Undercover (1983)
1.Undercover of the Night
2.She Was Hot
3.Tie You Up (The Pain of Love)
4.Wanna Hold You
5.Feel on Baby
6.Too Much Blood
7.Pretty Beat Up
8.Too Much
9.All the Way Down
10.It Must Be Hell
 
If the 1970s had proven anything, it was that The Rolling Stones could outlast shifting trends without surrendering their identity. While others fumbled through disco detours or attempted half-hearted reinventions, the Stones managed to incorporate new sounds—dance, funk, reggae—without ever fully compromising the bedrock of their appeal. But by the early 1980s, things were less certain. As the decade ushered in an age of Reaganite conservatism, synthesizers, and shoulder pads, the Stones responded not with reinvention, but with defiance. Undercover, released in 1983, is perhaps the most aggressive example of that resistance—an album that doesn’t so much evolve as it lashes out.
Here, the band seems not merely uninterested in keeping pace with the new wave generation—they appear almost hostile to it. Rather than tempering their style for a new audience, they double down on provocation, producing one of the most abrasive and confrontational records in their entire catalogue. It’s a sonic middle finger to the decade that surrounded it, full of menace, bile, and unease. As a result, it’s also one of their most divisive efforts.
Amid the murk, there are still flashes of brilliance. Undercover of the Night, the lead single, is a taut and tense exercise in paranoia, propelled by a jittery Latin-tinged groove and urgent vocals. It is by far the album’s most fully realized track, managing to sound current and classic all at once. She Was Hot, while more conventional, is a solid rocker in the Stones’ traditional mold—clever, catchy, and comfortably familiar. Meanwhile, Keith Richards offers Wanna Hold You, a relatively breezy and uncharacteristically tender tune that stands out if only because it feels less preoccupied with posturing than the material around it.
But much of the rest is more difficult to defend. Too Much Blood starts promisingly enough with a compelling rhythmic pulse, but descends into an ill-advised spoken word monologue from Jagger that includes a disturbingly graphic account of a corpse and a refridgerator. Whatever point the song was trying to make is lost in its own absurdity. Tie You Up (The Pain of Love) is similarly unfortunate—an aggressive, grinding track that plays like a parody of sadomasochistic clichés. Feel on Baby attempts a dub-reggae atmosphere but ends up as a repetitive slog.
Elsewhere, things don’t improve. Tracks like All the Way Down and Pretty Beat Up are serviceable but forgettable, and the overall tone of the record remains difficult to pin down—equal parts sneering, confused, and tired.

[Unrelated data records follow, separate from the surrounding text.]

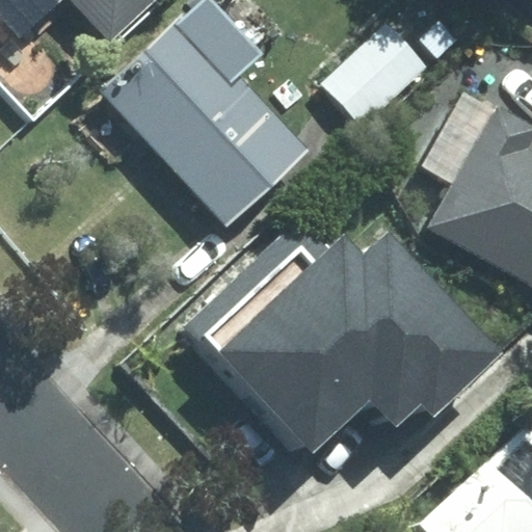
[(0,0),(0,17),(20,37),(59,0),(73,0),(111,41),(154,0),(0,0)]
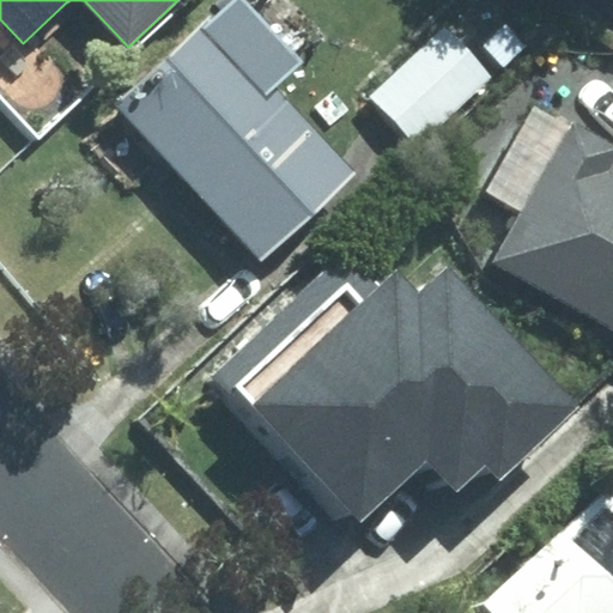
[(301,62),(241,0),(228,0),(115,104),(261,260),(354,174),(273,87),(301,62)]
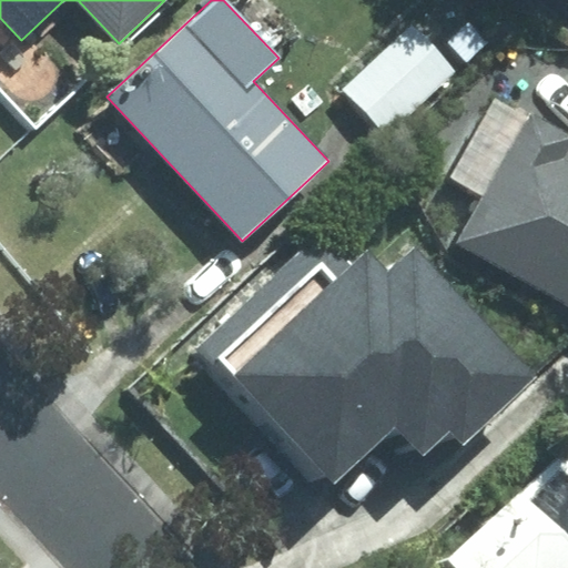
[(455,71),(412,26),(344,90),(387,135),(455,71)]
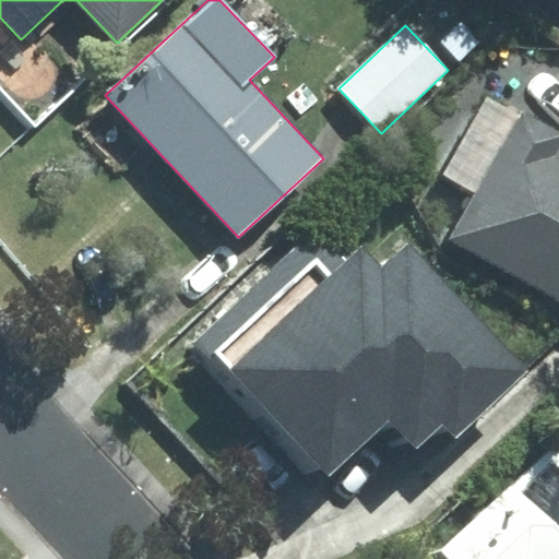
[(558,299),(558,161),(552,157),(558,144),(558,134),(488,96),(445,175),(475,191),(449,240),(558,299)]
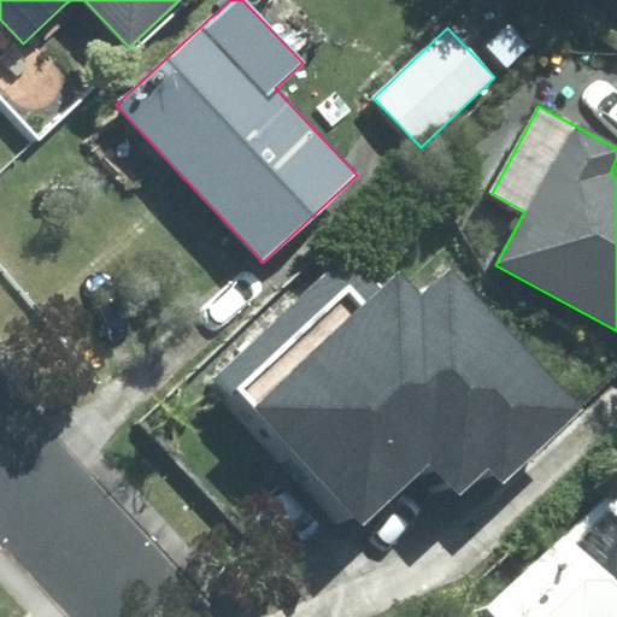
[(222,382),(363,527),(428,463),(460,497),(488,470),(503,485),(582,409),(452,274),(421,303),(398,280),(383,294),(350,259),(222,382)]
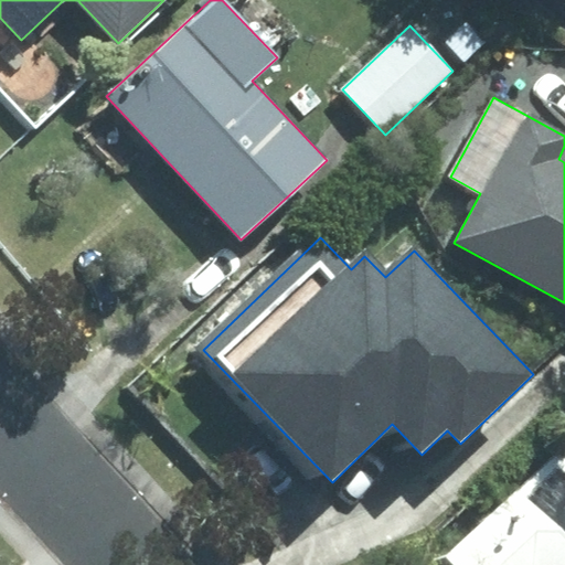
[(564,564),(564,436),(555,446),(560,450),(448,557),(455,564),(564,564)]
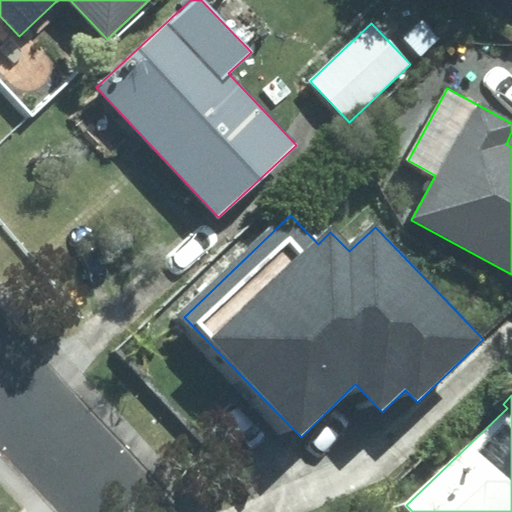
All buildings are outlined.
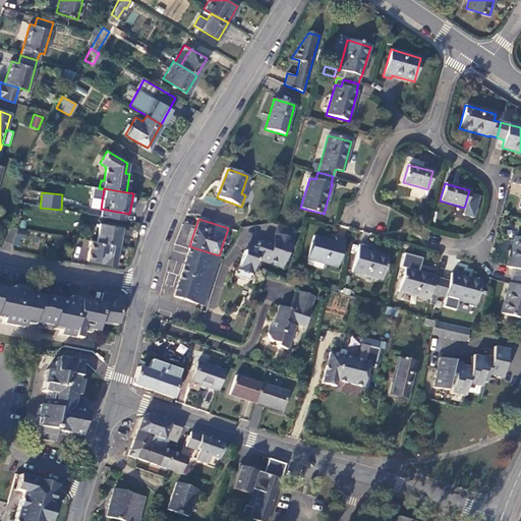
[(99,224),(97,241),(118,244),(121,227),(99,224)]
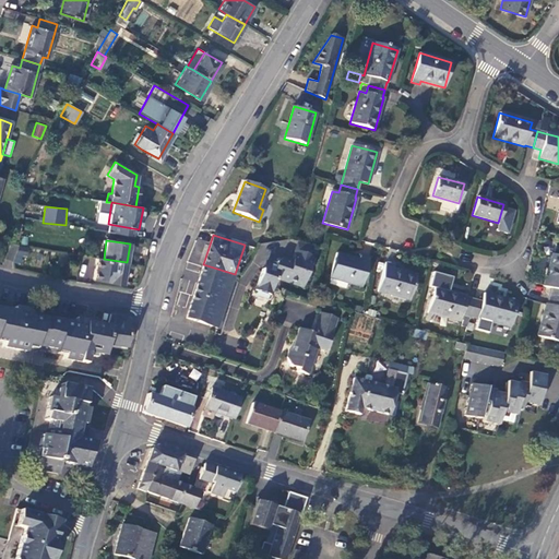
[(10,244),(4,259),(12,262),(19,245),(10,244)]
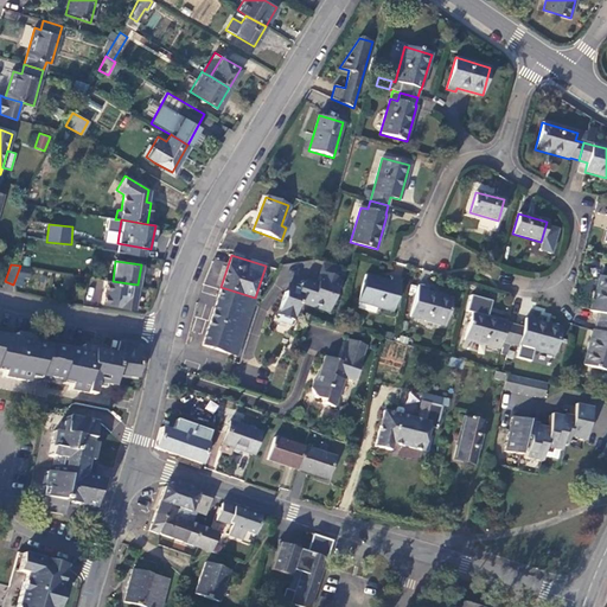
[(299,291),(293,288),(286,292),(278,315),(295,320),(301,302),(331,312),(337,289),(339,278),(321,272),(318,283),(307,281),(300,285),(299,291)]
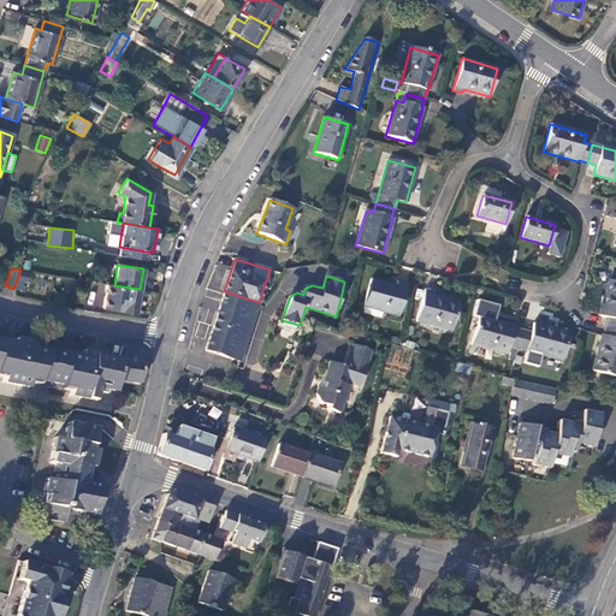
[(371,279),(363,307),(381,312),(398,317),(407,285),(397,282),(396,286),(371,279)]
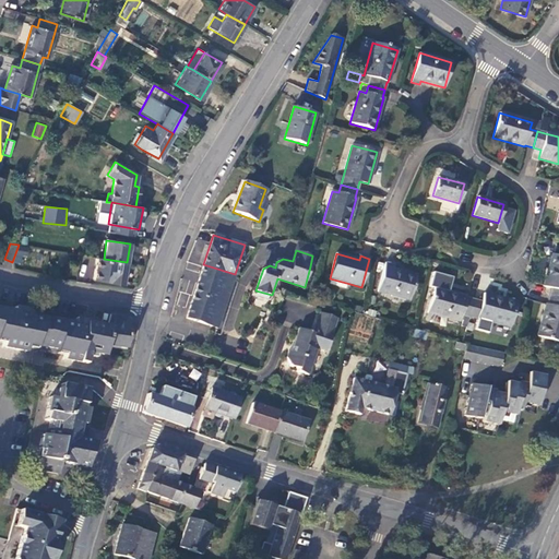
[(558,256),(551,254),(543,286),(551,288),(549,297),(558,298),(558,256)]
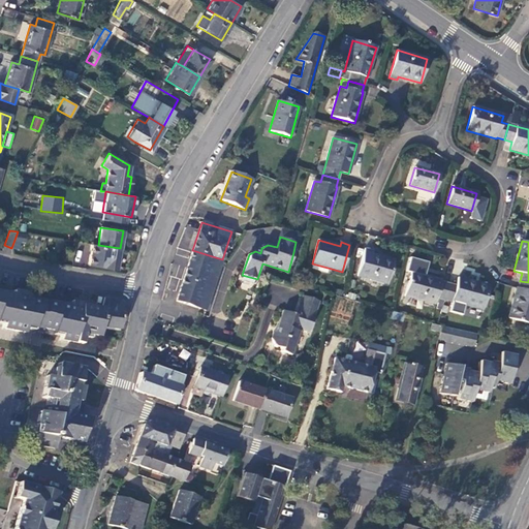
[(92,244),(89,265),(117,270),(120,248),(98,245),(92,244)]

Even It Must Be Hell, which tries to close the album on a grander scale, lacks the conviction required to lift the set from its own self-imposed gloom.
Undercover is not a record anyone would cite as essential Stones. It documents a band grappling—violently—with relevance in a decade that increasingly had no use for them. Whether it’s a noble failure or a necessary purge depends on one’s tolerance for spectacle and sleaze over substance. Either way, it's one of the strangest and most uncomfortable entries in their vast canon—and for that reason alone, it remains hard to ignore.